Just picked up this 1989 pro model. It’s what I had as a kid growing up but I cannot remember what brake setup belongs on this bike. I think it was rear only but any idea what model caliper/ lever I should be looking for?


----------



## Lonestar (Nov 15, 2021)

I think Dia Comp 901 on the rear

@birdzgarage would probably know for sure...


----------



## PennyPrince (Nov 15, 2021)

Sweet pick up, on brakes @Lonestar  is pretty spot on,  but he is right @birdzgarage  would be the one to confirm.  

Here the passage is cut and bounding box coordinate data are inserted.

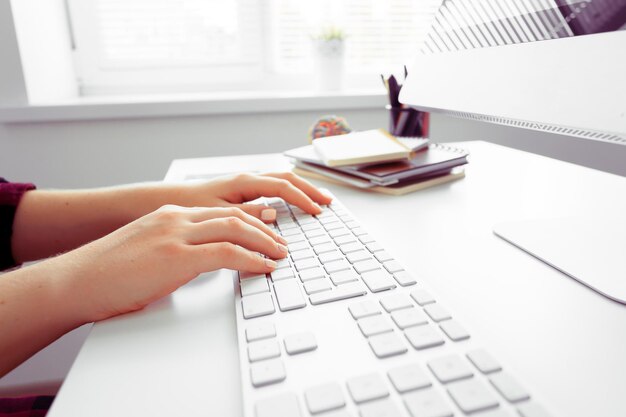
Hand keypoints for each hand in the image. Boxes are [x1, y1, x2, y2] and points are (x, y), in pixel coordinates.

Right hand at [59, 205, 286, 321]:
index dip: (250, 221)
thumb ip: (176, 248)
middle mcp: (176, 218)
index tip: (268, 231)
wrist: (76, 280)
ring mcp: (176, 234)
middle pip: (235, 216)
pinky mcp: (176, 256)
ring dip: (265, 242)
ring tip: (280, 255)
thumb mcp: (148, 250)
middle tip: (282, 244)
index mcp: (170, 214)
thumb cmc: (107, 272)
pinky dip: (252, 258)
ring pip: (236, 228)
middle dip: (264, 229)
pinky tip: (265, 267)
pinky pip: (227, 253)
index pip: (222, 211)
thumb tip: (200, 261)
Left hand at [170, 172, 332, 221]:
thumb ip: (246, 214)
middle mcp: (246, 179)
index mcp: (243, 182)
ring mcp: (245, 183)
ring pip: (281, 181)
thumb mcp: (216, 215)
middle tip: (328, 202)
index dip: (303, 199)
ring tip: (317, 200)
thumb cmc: (187, 207)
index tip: (318, 211)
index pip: (283, 187)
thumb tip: (273, 213)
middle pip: (287, 178)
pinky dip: (288, 193)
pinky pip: (272, 188)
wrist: (167, 202)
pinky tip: (292, 203)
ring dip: (301, 190)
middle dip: (309, 189)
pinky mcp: (241, 191)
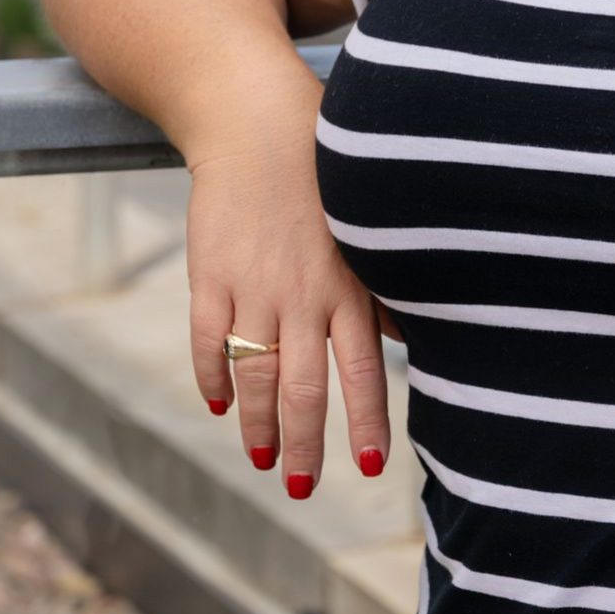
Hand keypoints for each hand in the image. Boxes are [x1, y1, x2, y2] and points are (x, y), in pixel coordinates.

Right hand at [184, 103, 397, 498]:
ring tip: (261, 459)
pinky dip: (212, 375)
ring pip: (253, 373)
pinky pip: (207, 338)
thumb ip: (380, 290)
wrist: (258, 125)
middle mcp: (301, 293)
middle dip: (303, 445)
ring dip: (257, 425)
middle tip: (303, 488)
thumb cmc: (325, 179)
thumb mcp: (363, 233)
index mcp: (347, 287)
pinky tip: (220, 403)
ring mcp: (251, 286)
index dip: (364, 422)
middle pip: (301, 387)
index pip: (360, 370)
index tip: (368, 469)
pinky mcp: (209, 274)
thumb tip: (407, 340)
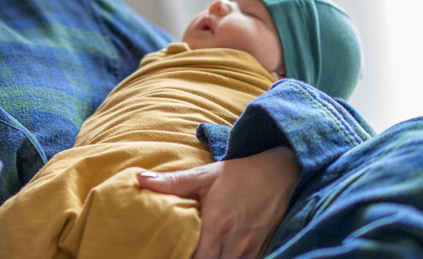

Dia-Compe MX901 rear brake


----------



## birdzgarage (Nov 15, 2021)

Honestly I'm not sure . after 86 everything changed. Robinson was sold to gt and they were offered as complete bikes for the first time.when chuck robinson owned it,they sold frames,forks,bars and seatposts only.race bikes to be built with high end components of your choice. no completes.im just not familiar with bmx after 86 87 when I quit racing and found girls.


----------



## birdzgarage (Nov 15, 2021)

901s are earlier,84 85 released. I'm sure by 89 there was some hot new product out.maybe diacompe fs or odyssey.whatever gt and dyno was using at that time more than likely as they were sharing parts by now.


----------



## birdzgarage (Nov 15, 2021)

Very kool bike tho,looks clean


----------



## 1937Zenith (Nov 15, 2021)

I appreciate all the feedback thank you! I found another 89 that had close ups and seemed to be original and it has an ACS Boa on it. May just build it up with whatever high end parts I want but def want to do a period correct build no repops or mismatches


----------



## 1937Zenith (Nov 15, 2021)

birdzgarage said:


> Very kool bike tho,looks clean



Thanks I appreciate it, really excited to start piecing it together. Just gonna be hard waiting out for parts to pop up at a reasonable price haha. I sold a dyno detour I had and made quite a decent profit and decided to splurge on the Robinson frame. Like I said it is exactly what I had growing up but back in the late 90s my brother took it upon himself to roll it out on garbage day! Still give him crap till this day


----------



## PennyPrince (Nov 15, 2021)

Enjoy the build, part of the enjoyment is the building process. 

Look at bmxmuseum.com you should be able to find original parts on there.


----------